## [Texto]
● ● ● ●

Daniel Barenboim. “Mi vida en la música”.



 

 

Fragmentos de su autobiografía.

 

  • Los comienzos en Argentina.

 

 

Tenía cinco años cuando empecé. Mi madre me enseñó a leer música y me dio las primeras lecciones. Después empecé a aprender con mi padre.

 

Estudié con mi padre hasta los diecisiete años, más o menos. Creo que tuve suerte al no tener que cambiar de maestro. Muchos instrumentistas pasan de un profesor a otro y cada vez aprenden un metodo diferente de interpretación. Uno tiene que olvidar lo que decía el profesor anterior y acostumbrarse a otro metodo. En lo relativo a cuestiones técnicas, hay maestros que dicen que se debe tocar levantando la muñeca y otros que es preciso bajarla, con los dedos rectos o con los dedos flexionados; todos esos cambios acen que la ejecución sea menos directa y espontanea.

 

Como el piano tiene un sonido neutro, la presión sobre las teclas produce el sonido y, por tanto, el piano es, al principio más facil de tocar y, al mismo tiempo, menos interesante. Creo que el piano puede producir la ilusión de otros sonidos como no lo hace ningún otro instrumento. El piano neutro se convirtio para mi en una orquesta ilusoria quizá fue por eso Markevich pensó que era un director de orquesta nato.

 

  • Sobre la dirección y la música de cámara.

 

Dirigir de memoria realmente supone conocer cada mínimo detelle, cada nota, sin depender de las orquesta. No basta con recordar las notas; también hay que saber cómo tocarlas. La memoria por si sola, si no lo hacemos con el esfuerzo de rememorar, se vuelve insegura y mecánica. La capacidad de rememorar es un estado creativo.

 

Si interrogamos a un intérprete orquestal de primera clase, diría que pocos directores ejercen alguna influencia sobre una orquesta. Los músicos tocan los tempi que indica el director, anaden los matices o el equilibrio que él quiere y ya está. Pero cuando el director es bueno, el contacto musical puede ser tan intenso que los músicos reaccionan al más mínimo movimiento de su mano, su dedo, su ojo o su cuerpo.

 

Un buen director prescinde de marcar cada compás o tiempo y trata de que la orquesta y el público olviden que estos existen.

 

Yo suelo trabajar en tres etapas. La primera consiste en estudiar la partitura en casa, la segunda es el ensayo y la tercera, la interpretación. Estudiar la partitura es el proceso contrario a componer.

 

Una de las cosas más impotantes durante los ensayos consiste en saber lo que es imporante y merece ser destacado y lo que no. El equivalente, en términos de escritura, sería saber lo que hay que subrayar. Si escribimos una oración y subrayamos todas las palabras, subrayar no tiene ningún sentido.

● ● ● ●

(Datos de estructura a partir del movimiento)
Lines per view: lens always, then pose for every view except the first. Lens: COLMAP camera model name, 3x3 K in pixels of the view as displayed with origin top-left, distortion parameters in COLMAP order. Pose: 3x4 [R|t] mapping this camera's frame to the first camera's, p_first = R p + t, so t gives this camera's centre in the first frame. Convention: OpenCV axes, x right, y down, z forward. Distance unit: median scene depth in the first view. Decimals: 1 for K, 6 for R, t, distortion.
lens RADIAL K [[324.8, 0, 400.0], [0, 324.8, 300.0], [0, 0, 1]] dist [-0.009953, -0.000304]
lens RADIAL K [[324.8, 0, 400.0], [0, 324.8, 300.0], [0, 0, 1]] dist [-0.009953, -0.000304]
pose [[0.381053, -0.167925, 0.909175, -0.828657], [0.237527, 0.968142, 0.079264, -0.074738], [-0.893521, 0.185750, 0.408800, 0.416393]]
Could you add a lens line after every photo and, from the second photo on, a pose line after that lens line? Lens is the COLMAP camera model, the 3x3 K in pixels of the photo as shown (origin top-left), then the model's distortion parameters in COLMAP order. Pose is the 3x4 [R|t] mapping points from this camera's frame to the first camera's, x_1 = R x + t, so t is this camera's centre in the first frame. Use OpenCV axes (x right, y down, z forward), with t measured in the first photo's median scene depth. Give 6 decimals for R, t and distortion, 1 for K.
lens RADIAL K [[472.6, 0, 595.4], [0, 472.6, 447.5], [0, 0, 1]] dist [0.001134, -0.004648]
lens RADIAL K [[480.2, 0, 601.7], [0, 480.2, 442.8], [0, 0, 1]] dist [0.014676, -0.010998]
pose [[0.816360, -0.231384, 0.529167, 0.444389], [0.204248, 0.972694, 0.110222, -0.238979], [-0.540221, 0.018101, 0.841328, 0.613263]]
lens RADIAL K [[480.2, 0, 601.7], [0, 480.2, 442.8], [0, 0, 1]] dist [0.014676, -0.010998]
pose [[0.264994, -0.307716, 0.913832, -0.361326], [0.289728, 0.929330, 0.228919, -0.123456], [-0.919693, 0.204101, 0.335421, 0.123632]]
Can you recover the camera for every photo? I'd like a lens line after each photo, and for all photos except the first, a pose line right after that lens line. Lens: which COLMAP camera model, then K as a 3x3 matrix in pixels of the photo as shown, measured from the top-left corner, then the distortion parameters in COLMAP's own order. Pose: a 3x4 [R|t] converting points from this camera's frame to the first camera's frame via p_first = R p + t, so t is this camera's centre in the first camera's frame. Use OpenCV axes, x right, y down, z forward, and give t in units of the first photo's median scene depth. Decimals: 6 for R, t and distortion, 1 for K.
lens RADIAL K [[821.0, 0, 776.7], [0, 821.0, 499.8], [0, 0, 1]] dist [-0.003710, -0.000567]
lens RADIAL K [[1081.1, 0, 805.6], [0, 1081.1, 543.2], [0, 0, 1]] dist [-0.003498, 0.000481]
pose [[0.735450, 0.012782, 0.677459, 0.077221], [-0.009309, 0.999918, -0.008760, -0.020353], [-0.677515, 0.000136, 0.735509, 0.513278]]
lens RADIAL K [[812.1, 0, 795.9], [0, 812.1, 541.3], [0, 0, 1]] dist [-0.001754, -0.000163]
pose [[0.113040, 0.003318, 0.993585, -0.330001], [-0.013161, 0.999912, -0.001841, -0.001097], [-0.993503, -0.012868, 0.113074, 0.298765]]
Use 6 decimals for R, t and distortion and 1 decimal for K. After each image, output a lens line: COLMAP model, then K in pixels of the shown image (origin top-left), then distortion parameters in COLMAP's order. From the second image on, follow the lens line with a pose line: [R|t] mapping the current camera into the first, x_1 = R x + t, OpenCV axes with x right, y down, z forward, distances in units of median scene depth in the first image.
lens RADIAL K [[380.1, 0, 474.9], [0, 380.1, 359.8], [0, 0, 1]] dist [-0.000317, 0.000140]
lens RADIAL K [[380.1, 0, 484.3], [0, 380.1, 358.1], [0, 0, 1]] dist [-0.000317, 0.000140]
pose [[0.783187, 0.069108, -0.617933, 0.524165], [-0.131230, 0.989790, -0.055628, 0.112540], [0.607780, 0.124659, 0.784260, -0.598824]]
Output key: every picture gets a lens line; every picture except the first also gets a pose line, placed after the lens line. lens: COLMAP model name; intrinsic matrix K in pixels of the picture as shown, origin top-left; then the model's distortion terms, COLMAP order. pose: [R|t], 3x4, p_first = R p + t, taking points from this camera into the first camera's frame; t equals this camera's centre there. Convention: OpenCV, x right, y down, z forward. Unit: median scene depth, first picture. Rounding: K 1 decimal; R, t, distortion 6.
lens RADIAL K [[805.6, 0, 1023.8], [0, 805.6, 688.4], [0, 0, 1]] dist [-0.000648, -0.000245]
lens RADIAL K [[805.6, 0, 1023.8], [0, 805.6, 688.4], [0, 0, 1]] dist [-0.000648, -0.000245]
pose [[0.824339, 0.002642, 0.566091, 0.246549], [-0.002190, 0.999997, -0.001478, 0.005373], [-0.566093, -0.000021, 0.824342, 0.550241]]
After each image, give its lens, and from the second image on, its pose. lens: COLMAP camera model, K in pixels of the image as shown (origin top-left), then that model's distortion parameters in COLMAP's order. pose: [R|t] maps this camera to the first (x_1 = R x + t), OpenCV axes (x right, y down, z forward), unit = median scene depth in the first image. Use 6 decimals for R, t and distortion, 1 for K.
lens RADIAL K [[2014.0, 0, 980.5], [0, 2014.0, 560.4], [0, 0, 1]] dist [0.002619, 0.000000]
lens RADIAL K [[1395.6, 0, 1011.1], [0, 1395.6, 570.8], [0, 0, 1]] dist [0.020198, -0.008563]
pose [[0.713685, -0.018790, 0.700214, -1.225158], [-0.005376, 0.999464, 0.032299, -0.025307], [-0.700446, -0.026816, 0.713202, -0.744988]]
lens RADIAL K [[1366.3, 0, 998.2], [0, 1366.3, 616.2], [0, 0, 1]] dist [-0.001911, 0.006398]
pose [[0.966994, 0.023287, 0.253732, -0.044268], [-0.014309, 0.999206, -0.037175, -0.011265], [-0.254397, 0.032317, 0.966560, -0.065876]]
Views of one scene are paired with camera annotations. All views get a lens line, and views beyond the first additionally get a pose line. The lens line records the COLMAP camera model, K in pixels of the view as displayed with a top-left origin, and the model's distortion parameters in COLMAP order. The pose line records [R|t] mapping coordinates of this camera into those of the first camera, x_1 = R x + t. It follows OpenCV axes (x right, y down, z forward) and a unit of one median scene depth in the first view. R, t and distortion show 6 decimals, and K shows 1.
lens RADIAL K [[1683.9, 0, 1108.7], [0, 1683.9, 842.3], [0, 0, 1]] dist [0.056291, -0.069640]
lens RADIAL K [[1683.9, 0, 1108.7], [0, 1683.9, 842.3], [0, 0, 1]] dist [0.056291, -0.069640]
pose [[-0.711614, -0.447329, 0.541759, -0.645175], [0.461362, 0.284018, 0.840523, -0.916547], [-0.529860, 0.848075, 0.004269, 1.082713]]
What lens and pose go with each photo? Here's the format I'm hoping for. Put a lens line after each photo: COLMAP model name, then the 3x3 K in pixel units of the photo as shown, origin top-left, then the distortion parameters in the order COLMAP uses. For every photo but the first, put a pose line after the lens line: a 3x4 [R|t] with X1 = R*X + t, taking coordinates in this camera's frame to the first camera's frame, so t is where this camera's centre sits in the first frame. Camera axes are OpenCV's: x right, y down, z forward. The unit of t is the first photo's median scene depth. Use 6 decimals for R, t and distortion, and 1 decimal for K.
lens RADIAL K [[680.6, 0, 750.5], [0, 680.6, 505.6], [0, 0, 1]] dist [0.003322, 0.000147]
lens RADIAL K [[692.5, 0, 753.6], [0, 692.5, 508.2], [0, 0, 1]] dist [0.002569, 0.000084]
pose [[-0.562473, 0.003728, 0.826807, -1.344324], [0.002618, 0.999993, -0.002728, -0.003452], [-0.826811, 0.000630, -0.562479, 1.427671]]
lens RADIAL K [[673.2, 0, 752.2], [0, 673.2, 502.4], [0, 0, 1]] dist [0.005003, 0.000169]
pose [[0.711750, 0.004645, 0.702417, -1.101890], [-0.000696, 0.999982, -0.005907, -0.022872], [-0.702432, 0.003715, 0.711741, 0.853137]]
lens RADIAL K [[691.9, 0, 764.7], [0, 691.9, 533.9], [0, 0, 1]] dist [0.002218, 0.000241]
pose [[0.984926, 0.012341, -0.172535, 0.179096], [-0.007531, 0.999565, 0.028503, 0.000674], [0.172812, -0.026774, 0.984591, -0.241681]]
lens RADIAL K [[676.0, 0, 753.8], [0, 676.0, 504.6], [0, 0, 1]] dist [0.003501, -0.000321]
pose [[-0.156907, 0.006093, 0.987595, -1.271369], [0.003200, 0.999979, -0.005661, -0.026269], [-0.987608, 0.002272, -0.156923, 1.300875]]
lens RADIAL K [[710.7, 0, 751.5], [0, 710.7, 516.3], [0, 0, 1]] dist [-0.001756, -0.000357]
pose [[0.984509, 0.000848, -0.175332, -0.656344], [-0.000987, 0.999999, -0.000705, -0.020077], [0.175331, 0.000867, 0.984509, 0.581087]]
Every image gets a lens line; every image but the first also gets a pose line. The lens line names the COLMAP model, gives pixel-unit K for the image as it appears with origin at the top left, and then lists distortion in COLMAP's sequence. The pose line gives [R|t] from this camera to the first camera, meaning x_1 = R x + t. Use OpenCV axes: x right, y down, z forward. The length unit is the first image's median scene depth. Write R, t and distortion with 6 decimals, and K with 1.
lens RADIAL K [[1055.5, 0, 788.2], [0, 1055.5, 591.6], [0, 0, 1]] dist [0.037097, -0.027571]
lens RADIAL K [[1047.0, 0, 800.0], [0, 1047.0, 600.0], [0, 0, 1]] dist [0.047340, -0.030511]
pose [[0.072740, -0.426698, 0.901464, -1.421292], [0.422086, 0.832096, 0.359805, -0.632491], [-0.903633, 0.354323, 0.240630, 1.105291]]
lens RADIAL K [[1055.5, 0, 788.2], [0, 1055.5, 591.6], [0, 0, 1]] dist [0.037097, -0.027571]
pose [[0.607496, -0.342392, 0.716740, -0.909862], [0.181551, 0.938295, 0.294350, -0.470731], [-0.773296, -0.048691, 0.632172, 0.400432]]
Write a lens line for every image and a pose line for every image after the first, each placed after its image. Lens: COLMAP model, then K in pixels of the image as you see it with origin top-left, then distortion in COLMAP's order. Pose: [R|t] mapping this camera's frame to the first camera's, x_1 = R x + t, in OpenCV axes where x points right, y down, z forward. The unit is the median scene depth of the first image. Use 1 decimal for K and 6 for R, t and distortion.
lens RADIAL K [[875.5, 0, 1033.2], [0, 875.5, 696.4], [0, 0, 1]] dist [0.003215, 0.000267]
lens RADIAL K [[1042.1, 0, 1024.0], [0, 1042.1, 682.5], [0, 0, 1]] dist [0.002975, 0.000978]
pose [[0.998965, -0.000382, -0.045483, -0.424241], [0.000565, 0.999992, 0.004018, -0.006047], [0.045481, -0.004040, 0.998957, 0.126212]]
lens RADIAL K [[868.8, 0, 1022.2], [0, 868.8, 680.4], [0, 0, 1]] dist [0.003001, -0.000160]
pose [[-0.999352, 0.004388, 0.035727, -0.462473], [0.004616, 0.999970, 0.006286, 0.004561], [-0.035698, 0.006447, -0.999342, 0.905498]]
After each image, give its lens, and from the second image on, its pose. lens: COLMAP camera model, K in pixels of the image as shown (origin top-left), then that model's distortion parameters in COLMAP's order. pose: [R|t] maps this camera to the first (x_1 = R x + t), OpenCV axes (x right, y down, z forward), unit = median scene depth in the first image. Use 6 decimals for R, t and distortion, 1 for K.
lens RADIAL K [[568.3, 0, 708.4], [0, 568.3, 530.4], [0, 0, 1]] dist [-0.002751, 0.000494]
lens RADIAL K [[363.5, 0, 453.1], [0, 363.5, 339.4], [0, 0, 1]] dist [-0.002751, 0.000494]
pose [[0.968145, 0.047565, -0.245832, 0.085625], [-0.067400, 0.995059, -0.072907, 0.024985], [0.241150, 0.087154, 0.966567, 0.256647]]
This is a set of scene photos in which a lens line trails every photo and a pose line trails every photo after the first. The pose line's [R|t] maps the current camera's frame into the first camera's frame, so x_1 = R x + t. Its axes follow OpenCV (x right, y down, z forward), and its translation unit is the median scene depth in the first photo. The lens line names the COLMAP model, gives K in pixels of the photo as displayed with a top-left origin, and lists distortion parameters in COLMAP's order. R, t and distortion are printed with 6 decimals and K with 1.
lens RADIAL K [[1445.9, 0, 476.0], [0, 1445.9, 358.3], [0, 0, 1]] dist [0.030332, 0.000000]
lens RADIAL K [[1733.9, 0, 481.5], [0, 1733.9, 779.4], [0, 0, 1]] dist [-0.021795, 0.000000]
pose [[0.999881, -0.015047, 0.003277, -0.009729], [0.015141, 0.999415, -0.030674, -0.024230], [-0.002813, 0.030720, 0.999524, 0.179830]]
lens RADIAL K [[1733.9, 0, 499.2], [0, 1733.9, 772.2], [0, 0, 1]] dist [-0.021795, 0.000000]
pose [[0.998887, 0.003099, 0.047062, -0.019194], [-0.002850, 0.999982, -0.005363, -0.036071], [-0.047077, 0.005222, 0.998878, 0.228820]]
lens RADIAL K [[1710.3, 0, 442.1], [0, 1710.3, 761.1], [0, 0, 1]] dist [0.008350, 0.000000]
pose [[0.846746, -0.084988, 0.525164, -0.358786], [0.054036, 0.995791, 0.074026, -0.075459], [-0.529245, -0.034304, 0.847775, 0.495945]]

● ● ● ●

## [Enunciado de la tarea]
Reproduzca literalmente el pasaje de los fragmentos autobiográficos de Daniel Barenboim que va desde "Dirigir de memoria" hasta "o su cuerpo.".

## [Tarea resuelta]
Dirigir de memoria realmente supone conocer cada mínimo detelle, cada nota, sin depender de las orquesta. No basta con recordar las notas; también hay que saber cómo tocarlas. La memoria por si sola, si no lo hacemos con el esfuerzo de rememorar, se vuelve insegura y mecánica. La capacidad de rememorar es un estado creativo.

 

Si interrogamos a un intérprete orquestal de primera clase, diría que pocos directores ejercen alguna influencia sobre una orquesta. Los músicos tocan los tempi que indica el director, anaden los matices o el equilibrio que él quiere y ya está. Pero cuando el director es bueno, el contacto musical puede ser tan intenso que los músicos reaccionan al más mínimo movimiento de su mano, su dedo, su ojo o su cuerpo.